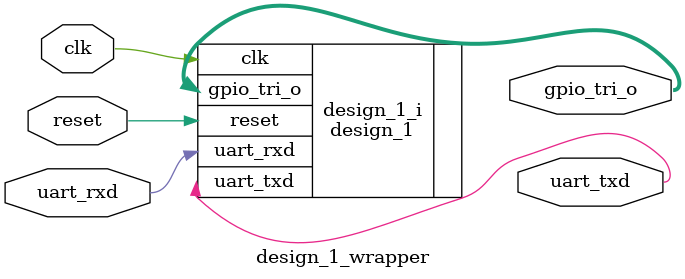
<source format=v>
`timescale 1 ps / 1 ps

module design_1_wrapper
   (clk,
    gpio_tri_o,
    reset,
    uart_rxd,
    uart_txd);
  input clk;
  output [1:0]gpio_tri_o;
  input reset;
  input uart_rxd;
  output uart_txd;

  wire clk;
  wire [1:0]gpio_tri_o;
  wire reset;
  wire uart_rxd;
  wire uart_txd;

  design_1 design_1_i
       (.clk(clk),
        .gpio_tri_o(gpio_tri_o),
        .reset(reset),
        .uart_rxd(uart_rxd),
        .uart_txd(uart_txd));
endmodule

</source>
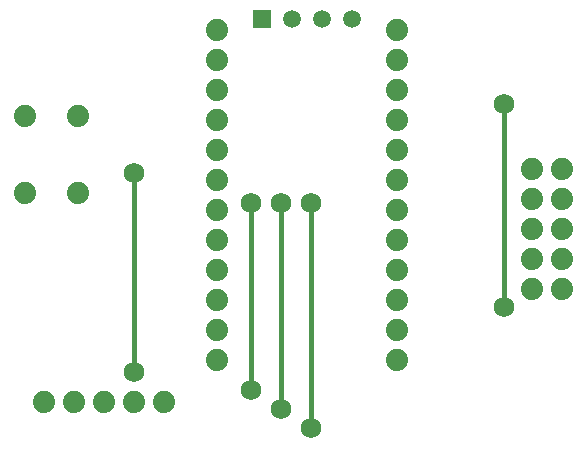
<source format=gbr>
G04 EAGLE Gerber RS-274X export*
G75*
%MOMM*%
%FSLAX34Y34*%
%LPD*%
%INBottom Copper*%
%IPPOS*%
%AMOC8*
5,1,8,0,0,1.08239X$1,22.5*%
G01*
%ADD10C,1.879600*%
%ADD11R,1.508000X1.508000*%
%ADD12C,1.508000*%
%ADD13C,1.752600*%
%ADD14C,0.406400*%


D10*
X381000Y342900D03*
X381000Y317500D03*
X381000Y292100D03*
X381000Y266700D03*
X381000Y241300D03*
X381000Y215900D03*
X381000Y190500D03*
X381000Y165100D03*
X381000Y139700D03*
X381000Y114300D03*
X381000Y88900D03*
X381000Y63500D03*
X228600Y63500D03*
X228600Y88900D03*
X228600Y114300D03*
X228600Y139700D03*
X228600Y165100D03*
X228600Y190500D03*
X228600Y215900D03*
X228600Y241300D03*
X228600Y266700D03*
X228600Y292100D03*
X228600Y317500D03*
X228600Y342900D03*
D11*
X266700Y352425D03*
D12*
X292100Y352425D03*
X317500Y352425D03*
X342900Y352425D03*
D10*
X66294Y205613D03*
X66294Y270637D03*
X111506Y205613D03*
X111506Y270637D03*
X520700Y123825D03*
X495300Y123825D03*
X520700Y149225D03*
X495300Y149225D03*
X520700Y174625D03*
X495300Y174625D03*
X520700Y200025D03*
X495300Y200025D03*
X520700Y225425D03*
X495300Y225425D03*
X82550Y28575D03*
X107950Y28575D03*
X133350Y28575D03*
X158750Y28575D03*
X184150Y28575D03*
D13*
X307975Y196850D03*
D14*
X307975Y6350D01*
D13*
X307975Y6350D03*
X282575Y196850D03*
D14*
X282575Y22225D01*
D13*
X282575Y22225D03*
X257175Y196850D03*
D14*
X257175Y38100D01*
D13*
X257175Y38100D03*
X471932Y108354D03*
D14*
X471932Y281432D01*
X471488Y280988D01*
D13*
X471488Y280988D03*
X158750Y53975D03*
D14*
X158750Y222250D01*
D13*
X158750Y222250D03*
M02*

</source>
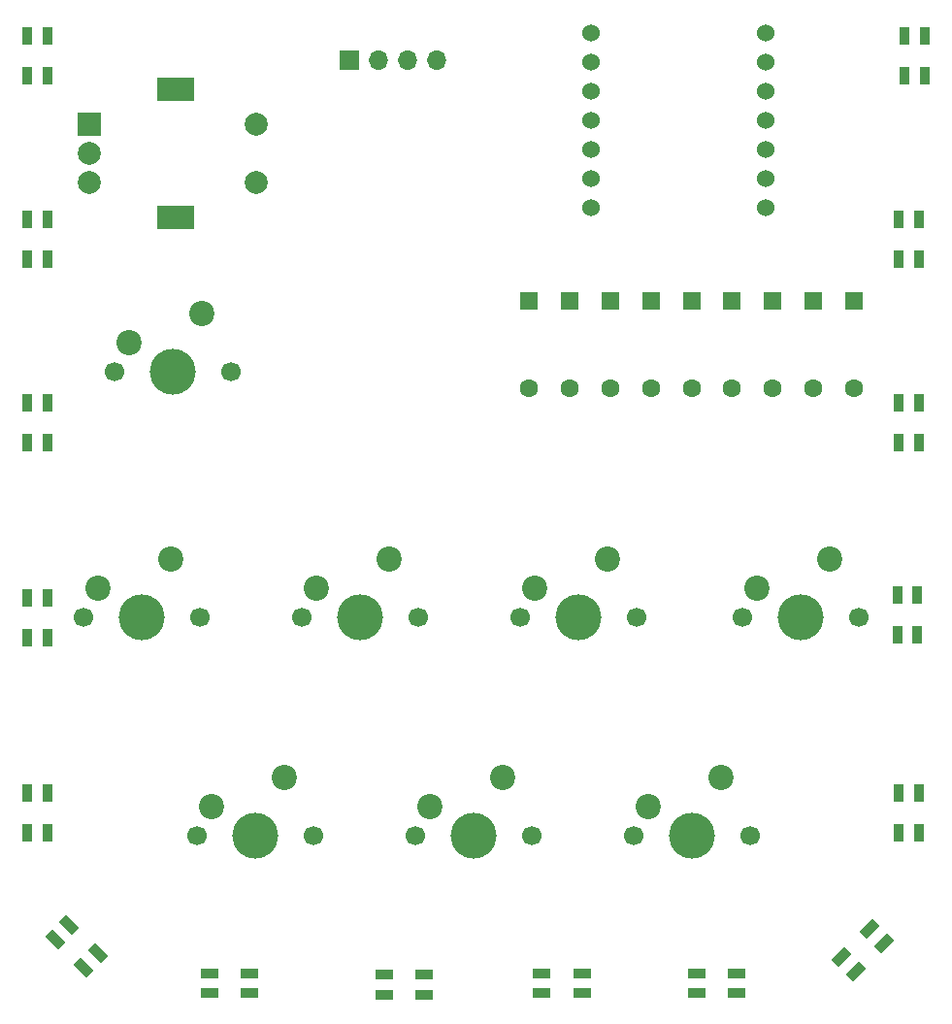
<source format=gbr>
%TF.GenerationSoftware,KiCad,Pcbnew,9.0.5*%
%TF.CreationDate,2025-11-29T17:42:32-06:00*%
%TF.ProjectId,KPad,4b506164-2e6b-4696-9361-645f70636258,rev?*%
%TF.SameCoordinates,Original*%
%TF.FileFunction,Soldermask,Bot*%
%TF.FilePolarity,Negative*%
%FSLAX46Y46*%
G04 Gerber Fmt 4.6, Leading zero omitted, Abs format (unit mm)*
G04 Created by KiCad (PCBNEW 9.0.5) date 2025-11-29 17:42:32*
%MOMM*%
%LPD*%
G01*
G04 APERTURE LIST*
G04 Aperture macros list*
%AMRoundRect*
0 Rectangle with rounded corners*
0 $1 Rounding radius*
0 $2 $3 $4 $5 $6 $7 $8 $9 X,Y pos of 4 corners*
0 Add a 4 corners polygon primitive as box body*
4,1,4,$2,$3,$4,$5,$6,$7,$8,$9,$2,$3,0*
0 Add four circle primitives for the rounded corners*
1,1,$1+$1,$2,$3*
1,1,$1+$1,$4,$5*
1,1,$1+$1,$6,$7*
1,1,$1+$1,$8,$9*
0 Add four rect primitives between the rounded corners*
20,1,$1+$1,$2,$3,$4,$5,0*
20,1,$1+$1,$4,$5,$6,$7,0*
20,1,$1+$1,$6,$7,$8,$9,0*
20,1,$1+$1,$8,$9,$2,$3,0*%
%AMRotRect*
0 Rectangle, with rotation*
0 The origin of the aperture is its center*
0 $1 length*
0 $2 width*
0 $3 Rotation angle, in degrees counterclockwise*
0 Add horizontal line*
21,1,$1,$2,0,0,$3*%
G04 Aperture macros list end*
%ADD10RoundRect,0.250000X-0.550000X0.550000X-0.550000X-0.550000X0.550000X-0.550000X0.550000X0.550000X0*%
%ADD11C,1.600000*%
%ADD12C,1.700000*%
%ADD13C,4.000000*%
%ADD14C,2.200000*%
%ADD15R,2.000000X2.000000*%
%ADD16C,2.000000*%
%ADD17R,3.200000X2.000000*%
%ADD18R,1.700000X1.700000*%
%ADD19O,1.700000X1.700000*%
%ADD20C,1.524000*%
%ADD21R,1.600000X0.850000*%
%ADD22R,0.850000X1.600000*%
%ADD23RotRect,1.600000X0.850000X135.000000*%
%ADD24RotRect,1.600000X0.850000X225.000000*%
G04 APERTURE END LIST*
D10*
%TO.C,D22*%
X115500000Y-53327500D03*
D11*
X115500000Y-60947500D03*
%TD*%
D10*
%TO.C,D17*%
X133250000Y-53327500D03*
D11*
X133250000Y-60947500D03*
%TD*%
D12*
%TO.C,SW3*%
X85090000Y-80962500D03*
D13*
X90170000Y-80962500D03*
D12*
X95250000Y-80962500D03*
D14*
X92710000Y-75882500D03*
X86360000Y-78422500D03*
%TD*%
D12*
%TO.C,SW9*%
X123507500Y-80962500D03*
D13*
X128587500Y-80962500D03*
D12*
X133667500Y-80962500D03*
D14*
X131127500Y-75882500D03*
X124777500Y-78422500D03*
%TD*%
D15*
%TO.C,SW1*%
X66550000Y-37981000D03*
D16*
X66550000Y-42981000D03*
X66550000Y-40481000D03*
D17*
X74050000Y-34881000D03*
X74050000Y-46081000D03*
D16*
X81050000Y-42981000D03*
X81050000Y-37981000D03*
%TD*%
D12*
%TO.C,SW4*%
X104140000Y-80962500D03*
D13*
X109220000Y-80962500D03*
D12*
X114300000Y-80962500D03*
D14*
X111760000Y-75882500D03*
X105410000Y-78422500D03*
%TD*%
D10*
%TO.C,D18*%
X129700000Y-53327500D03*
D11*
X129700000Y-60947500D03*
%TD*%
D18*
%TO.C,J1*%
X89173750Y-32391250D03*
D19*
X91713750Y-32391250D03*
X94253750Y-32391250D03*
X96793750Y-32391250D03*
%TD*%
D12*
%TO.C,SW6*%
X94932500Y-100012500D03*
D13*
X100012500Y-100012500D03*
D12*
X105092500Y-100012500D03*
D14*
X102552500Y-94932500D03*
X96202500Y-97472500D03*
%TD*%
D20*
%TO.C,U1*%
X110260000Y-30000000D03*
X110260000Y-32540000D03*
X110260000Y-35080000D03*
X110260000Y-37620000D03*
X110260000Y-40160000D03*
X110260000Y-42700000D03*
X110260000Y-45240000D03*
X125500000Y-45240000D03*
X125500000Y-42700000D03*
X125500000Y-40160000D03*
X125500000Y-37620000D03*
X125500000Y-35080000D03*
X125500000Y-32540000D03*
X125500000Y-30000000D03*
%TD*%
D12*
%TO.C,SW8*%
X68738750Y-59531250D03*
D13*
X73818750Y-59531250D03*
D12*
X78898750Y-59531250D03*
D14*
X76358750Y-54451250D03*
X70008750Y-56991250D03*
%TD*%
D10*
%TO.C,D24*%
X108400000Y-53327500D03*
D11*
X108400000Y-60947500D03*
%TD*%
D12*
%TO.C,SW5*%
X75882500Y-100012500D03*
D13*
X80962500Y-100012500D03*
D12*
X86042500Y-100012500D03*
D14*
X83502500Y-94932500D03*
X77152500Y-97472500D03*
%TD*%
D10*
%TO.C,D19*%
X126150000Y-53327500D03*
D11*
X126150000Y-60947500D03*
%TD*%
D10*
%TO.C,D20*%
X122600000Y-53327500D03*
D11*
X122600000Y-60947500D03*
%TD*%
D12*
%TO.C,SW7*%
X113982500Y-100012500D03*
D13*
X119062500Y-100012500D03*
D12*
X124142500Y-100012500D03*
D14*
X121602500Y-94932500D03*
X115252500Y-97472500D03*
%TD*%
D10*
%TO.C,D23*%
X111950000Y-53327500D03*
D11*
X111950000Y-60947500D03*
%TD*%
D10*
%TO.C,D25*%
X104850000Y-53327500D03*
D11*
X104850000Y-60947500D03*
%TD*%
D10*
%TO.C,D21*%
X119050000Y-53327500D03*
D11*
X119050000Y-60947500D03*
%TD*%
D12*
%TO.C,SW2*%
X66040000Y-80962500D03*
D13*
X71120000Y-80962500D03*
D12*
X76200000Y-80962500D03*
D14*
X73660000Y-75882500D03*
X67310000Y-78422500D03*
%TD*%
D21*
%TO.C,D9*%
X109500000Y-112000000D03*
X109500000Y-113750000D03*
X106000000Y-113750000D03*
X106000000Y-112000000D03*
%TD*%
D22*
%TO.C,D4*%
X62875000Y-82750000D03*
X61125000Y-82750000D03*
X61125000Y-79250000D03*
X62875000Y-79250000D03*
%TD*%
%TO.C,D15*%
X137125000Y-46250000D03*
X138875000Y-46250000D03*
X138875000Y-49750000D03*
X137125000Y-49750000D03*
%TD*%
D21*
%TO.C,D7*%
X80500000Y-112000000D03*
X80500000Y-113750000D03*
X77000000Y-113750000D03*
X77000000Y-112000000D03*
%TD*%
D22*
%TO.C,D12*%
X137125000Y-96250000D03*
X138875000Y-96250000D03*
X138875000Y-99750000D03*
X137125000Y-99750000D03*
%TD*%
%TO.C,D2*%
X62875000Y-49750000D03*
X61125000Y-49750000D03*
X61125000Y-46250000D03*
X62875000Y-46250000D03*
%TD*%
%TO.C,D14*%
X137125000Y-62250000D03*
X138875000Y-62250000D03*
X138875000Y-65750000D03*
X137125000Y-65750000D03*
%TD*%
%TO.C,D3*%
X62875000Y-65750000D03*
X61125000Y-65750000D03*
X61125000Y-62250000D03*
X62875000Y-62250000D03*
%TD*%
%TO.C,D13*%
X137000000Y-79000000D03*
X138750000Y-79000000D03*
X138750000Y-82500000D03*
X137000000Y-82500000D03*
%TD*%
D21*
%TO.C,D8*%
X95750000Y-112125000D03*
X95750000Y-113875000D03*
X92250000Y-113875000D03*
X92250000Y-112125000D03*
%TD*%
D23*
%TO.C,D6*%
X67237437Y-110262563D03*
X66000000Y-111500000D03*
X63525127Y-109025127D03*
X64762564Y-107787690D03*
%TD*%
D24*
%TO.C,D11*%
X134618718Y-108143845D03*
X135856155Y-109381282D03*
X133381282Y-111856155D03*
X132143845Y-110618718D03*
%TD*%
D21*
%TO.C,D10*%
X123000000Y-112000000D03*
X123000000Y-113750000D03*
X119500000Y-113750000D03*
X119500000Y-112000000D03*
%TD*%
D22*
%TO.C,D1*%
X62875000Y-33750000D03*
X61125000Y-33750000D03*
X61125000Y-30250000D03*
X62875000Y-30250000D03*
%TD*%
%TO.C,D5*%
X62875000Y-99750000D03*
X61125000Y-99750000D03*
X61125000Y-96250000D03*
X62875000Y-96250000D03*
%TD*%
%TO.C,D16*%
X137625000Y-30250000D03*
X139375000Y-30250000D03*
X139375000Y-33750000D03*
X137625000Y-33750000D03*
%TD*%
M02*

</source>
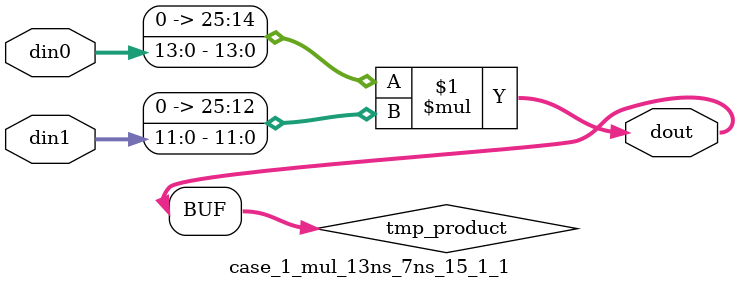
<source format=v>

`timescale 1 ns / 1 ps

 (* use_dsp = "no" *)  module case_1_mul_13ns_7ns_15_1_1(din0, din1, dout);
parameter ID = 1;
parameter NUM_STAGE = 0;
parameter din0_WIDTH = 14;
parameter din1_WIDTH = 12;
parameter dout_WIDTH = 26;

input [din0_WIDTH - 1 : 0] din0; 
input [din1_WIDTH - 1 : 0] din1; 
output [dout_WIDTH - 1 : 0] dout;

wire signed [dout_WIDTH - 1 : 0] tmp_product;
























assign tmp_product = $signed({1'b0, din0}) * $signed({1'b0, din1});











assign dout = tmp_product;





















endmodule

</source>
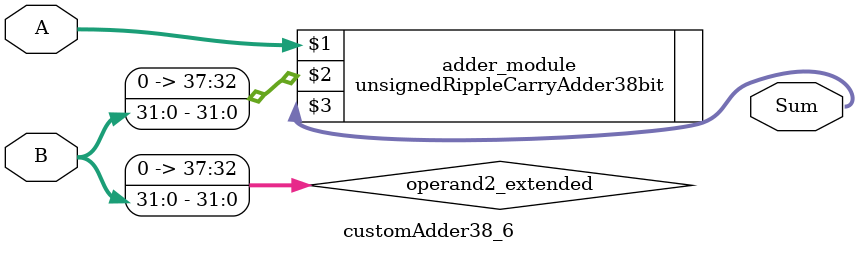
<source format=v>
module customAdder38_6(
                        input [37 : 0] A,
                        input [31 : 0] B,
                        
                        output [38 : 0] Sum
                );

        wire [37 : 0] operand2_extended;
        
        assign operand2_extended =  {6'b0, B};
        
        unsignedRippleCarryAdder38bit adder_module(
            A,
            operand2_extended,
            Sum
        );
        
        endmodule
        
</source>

◇ ◇ ◇ ◇ ◇ ◇ ◇

Problem to solve
From the records above, copy every line that holds the word "four".

The completed task
0 Add four circle primitives for the rounded corners*
0 Add four rect primitives between the rounded corners*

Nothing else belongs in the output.